SaaStr attendee favorite Dave Kellogg recently shared with us his thoughts on why churn is dead, and what’s driving many companies to turn to net dollar retention.
In today’s B2B world, one thing so many companies struggle with time and time again is understanding how to grow their SaaS business — for real. Why is this?
Understanding a SaaS Business:
The usual suspects for confusion include…
- Sales commissions amortized
- Public companies don’t disclose ARR engine
- Revenue is a lagging indicator
- Must impute “billings”
- ARR needs to be implied
- Churn is not disclosed
However, the main culprit is it’s usually two different businesses:
- Recurring business (existing customers)
- Customer acquisition (bringing in new customers)
One main way Kellogg likes to think of SaaS companies is “a leaky bucket full of ARR”. Once you can see and understand the ARR engine of a company, then calculate core SaaS economic metrics. Be sure to include Metrics such as…
- CAC ration
- Lifetime value
- LTV to CAC ratio
- CAC payback period
Three Fatal Flaws of Churn:
Kellogg, along with many other business owners, has become increasingly skeptical of churn rates within the last few years. Churn is not quite dead YET, but definitely wounded.
#1 Too many ways to calculate it
There are four ways to calculate churn rates:
- Gross vs. Net
- ARR vs.
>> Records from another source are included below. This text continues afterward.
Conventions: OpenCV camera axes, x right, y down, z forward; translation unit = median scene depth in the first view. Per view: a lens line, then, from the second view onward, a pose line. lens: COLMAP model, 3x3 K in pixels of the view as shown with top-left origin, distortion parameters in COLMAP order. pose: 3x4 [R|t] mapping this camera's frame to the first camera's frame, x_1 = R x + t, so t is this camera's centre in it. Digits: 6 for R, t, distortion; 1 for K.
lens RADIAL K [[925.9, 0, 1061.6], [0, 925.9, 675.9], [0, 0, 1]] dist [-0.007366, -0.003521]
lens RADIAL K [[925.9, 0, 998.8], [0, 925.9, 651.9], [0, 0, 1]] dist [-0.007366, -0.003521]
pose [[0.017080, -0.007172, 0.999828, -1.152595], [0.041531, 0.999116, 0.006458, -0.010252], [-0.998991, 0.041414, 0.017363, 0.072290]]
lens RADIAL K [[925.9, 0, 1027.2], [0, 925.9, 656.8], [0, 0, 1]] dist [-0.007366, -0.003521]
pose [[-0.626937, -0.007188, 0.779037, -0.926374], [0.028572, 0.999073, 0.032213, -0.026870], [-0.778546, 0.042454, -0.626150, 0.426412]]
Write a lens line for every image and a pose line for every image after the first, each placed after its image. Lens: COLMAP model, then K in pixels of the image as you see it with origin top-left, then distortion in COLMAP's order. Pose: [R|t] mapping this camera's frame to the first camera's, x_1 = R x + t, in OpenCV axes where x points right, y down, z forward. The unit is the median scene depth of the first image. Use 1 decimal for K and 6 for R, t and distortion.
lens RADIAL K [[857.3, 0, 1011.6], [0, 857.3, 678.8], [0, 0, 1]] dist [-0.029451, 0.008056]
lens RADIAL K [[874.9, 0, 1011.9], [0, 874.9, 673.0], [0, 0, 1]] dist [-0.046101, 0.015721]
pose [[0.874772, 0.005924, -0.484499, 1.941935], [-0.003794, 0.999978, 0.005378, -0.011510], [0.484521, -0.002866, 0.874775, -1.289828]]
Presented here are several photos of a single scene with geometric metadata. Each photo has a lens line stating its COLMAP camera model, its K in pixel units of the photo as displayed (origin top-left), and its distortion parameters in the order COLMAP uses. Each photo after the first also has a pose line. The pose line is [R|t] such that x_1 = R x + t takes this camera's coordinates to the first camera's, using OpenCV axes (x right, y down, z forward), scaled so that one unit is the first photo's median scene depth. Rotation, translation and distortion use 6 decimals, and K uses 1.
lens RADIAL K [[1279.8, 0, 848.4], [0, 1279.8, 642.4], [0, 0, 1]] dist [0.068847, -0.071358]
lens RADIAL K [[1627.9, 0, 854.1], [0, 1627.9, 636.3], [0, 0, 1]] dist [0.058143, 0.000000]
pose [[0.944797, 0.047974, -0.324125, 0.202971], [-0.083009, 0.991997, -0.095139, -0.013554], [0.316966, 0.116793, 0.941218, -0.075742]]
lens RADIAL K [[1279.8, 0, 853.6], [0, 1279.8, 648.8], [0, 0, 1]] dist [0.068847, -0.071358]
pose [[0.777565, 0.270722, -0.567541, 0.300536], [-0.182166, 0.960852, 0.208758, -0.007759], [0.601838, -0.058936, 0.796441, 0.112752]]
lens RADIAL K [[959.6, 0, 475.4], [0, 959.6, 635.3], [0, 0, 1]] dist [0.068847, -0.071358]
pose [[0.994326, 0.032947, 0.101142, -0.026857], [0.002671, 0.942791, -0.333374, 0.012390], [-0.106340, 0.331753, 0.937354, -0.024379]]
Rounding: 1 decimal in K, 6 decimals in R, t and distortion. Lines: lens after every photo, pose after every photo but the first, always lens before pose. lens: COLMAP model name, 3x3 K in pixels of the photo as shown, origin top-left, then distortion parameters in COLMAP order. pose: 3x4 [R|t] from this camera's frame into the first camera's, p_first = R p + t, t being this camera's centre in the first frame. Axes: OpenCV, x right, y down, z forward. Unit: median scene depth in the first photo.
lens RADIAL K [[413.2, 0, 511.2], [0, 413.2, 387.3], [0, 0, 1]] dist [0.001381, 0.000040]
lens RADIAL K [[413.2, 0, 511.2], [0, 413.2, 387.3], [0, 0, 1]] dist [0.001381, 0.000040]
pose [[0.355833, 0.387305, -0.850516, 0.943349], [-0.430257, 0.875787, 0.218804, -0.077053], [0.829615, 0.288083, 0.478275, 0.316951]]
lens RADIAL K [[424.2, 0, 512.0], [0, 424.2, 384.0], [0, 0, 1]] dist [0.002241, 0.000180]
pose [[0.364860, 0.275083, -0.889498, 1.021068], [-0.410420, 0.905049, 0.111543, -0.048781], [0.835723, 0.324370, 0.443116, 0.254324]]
ATR
- Will produce very different results
- The net problem
#2 Churn rates blow up LTV
Four different churn rates, mean four different LTV rates. A warning sign this may be happening is if the churn rate falls below .02
#3 Churn ARR itself can be non-obvious
Not only are their four different rates, but even defining the numerator is ambiguous.
A helpful way to look at this is “ARR is a fact, and churn rate is an opinion.”
The solution? Zoom out.
A perfect problem that cohort analysis can solve
How do you do it?
- Grab a cohort (typically all customers)
- What were they worth a year ago in ARR? Now?
The best part of using this method is it’s easy to calculate, easy to understand, and hard to game. However, beware of the bad apples. There are a few deceitful companies who will exclude customers who chose to no longer do business. This is essentially looking at what customers were worth a year ago and ignoring the now.
You want to make sure your net cohort expansion is put into a single, benchmarkable, regression-able number. Having a good net dollar retention is crucial, and the average good NDR rate falls around 115%.
Three Quotes to Ponder
As you move forward, you may want to reflect on these inspirational quotes provided by Kellogg.
- “If you cannot measure it, you can not improve it.” -Lord Kelvin
- “What gets measured gets managed”. -Peter Dracker
- Goodhart’s Law: When a measure becomes a target, it ceases to be a good measure.
Where should you go from here?
Moving forward, pay attention to multi-year contracts, and RPO. It’s always best to get ahead of the curve.
- Build-in net dollar retention to multi-year contracts:
- Offer your customers a three-year plan, for example, with a 10% buffer. They’ll be saving money, and you’ll be securing it. Double win!
- The next frontier is RPO:
- The remaining performance obligation gets second billing after revenue. Kellogg predicts this will be one of the next most important measurable aspects.
Did you get all that? Just in case… we’ve summed it all up!
- A SaaS company is the sum of two businesses (recurring, acquisition)
- SaaS unit economics are great for understanding SaaS business
- But churn rates can be problematic and often lack credibility
- Flawed churn rates impact LTV and LTV/CAC ratios
- The solution is to do cohort-based analysis which take you above the fray
- Net dollar retention is a cohort-based customer expansion/shrinkage metric
- A good NDR is around 115%
- If NDR is so important, why not build into multi-year deals?